= Required action =
Copy word for word the lines of the listing from the one containing "Licensed under the" through the end of the listing, including both of those lines.

+++ Records for this exercise

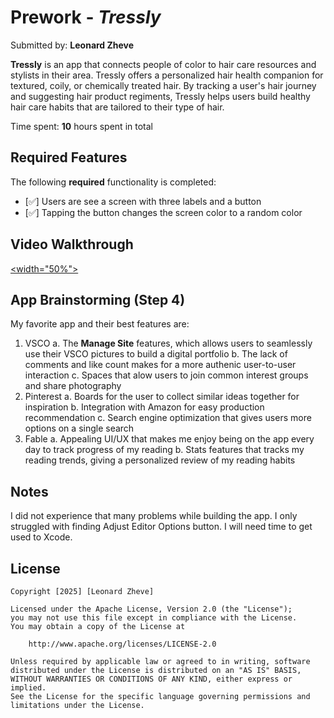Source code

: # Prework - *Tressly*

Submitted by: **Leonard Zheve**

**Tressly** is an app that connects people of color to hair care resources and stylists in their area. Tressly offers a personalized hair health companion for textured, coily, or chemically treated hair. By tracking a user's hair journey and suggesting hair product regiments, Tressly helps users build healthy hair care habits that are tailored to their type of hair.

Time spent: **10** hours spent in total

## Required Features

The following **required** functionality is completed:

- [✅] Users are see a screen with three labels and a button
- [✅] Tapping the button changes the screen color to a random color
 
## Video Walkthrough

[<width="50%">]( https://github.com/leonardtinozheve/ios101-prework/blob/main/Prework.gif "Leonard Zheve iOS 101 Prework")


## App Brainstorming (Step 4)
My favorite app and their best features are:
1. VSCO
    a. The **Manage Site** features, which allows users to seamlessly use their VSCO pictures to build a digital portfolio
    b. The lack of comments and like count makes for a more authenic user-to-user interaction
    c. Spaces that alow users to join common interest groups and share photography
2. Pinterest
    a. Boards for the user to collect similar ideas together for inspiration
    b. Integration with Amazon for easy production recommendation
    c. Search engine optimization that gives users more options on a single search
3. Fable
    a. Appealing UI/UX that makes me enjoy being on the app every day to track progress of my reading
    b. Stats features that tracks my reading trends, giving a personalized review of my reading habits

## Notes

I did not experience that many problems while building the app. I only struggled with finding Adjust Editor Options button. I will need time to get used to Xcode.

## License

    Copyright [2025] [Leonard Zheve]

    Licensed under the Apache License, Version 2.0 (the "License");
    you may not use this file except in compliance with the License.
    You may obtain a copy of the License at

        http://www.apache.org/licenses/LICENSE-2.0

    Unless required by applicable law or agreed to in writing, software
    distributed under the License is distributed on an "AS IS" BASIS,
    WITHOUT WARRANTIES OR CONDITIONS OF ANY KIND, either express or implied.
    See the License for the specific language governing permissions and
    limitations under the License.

++++++

= Reply =
    Licensed under the Apache License, Version 2.0 (the "License");
    you may not use this file except in compliance with the License.
    You may obtain a copy of the License at

        http://www.apache.org/licenses/LICENSE-2.0

    Unless required by applicable law or agreed to in writing, software
    distributed under the License is distributed on an "AS IS" BASIS,
    WITHOUT WARRANTIES OR CONDITIONS OF ANY KIND, either express or implied.
    See the License for the specific language governing permissions and
    limitations under the License.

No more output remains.